### About this exercise
Repeat every entry word for word, skipping the pictures.

------ Recorded information ------

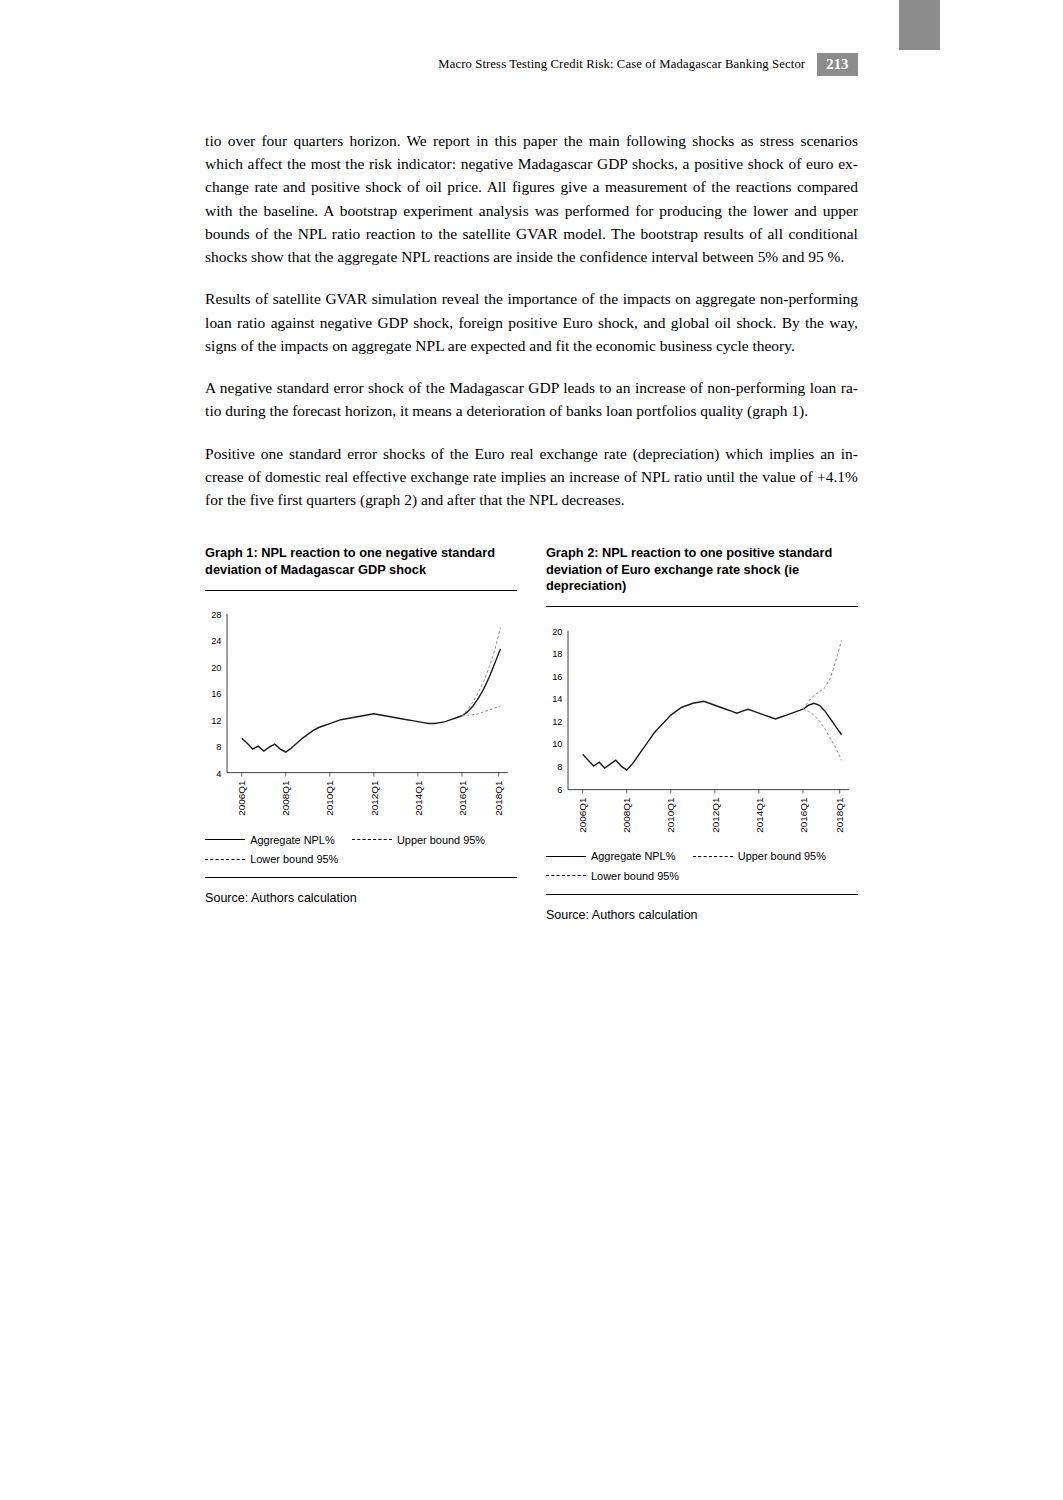Macro Stress Testing Credit Risk: Case of Madagascar Banking Sector
213
tio over four quarters horizon. We report in this paper the main following shocks as stress scenarios which affect the most the risk indicator: negative Madagascar GDP shocks, a positive shock of euro exchange rate and positive shock of oil price. All figures give a measurement of the reactions compared with the baseline. A bootstrap experiment analysis was performed for producing the lower and upper bounds of the NPL ratio reaction to the satellite GVAR model. The bootstrap results of all conditional shocks show that the aggregate NPL reactions are inside the confidence interval between 5% and 95 %.
Results of satellite GVAR simulation reveal the importance of the impacts on aggregate non-performing loan ratio against negative GDP shock, foreign positive Euro shock, and global oil shock. By the way, signs of the impacts on aggregate NPL are expected and fit the economic business cycle theory.
A negative standard error shock of the Madagascar GDP leads to an increase of non-performing loan ratio during the forecast horizon, it means a deterioration of banks loan portfolios quality (graph 1).
Positive one standard error shocks of the Euro real exchange rate (depreciation) which implies an increase of domestic real effective exchange rate implies an increase of NPL ratio until the value of +4.1% for the five first quarters (graph 2) and after that the NPL decreases.
Graph 1: NPL reaction to one negative standard deviation of Madagascar GDP shock
28 24 20 16 12 8 4 2006Q1 2008Q1 2010Q1 2012Q1 2014Q1 2016Q1 2018Q1
Aggregate NPL% Upper bound 95%
Lower bound 95%
Source: Authors calculation
Graph 2: NPL reaction to one positive standard deviation of Euro exchange rate shock (ie depreciation)
20 18 16 14 12 10 8 6 2006Q1 2008Q1 2010Q1 2012Q1 2014Q1 2016Q1 2018Q1
Aggregate NPL% Upper bound 95%
Lower bound 95%
Source: Authors calculation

------

### Written solution
Macro Stress Testing Credit Risk: Case of Madagascar Banking Sector
213
tio over four quarters horizon. We report in this paper the main following shocks as stress scenarios which affect the most the risk indicator: negative Madagascar GDP shocks, a positive shock of euro exchange rate and positive shock of oil price. All figures give a measurement of the reactions compared with the baseline. A bootstrap experiment analysis was performed for producing the lower and upper bounds of the NPL ratio reaction to the satellite GVAR model. The bootstrap results of all conditional shocks show that the aggregate NPL reactions are inside the confidence interval between 5% and 95 %.
Results of satellite GVAR simulation reveal the importance of the impacts on aggregate non-performing loan ratio against negative GDP shock, foreign positive Euro shock, and global oil shock. By the way, signs of the impacts on aggregate NPL are expected and fit the economic business cycle theory.
A negative standard error shock of the Madagascar GDP leads to an increase of non-performing loan ratio during the forecast horizon, it means a deterioration of banks loan portfolios quality (graph 1).
Positive one standard error shocks of the Euro real exchange rate (depreciation) which implies an increase of domestic real effective exchange rate implies an increase of NPL ratio until the value of +4.1% for the five first quarters (graph 2) and after that the NPL decreases.
Graph 1: NPL reaction to one negative standard deviation of Madagascar GDP shock
28 24 20 16 12 8 4 2006Q1 2008Q1 2010Q1 2012Q1 2014Q1 2016Q1 2018Q1
Aggregate NPL% Upper bound 95%
Lower bound 95%
Source: Authors calculation
Graph 2: NPL reaction to one positive standard deviation of Euro exchange rate shock (ie depreciation)
20 18 16 14 12 10 8 6 2006Q1 2008Q1 2010Q1 2012Q1 2014Q1 2016Q1 2018Q1
Aggregate NPL% Upper bound 95%
Lower bound 95%
Source: Authors calculation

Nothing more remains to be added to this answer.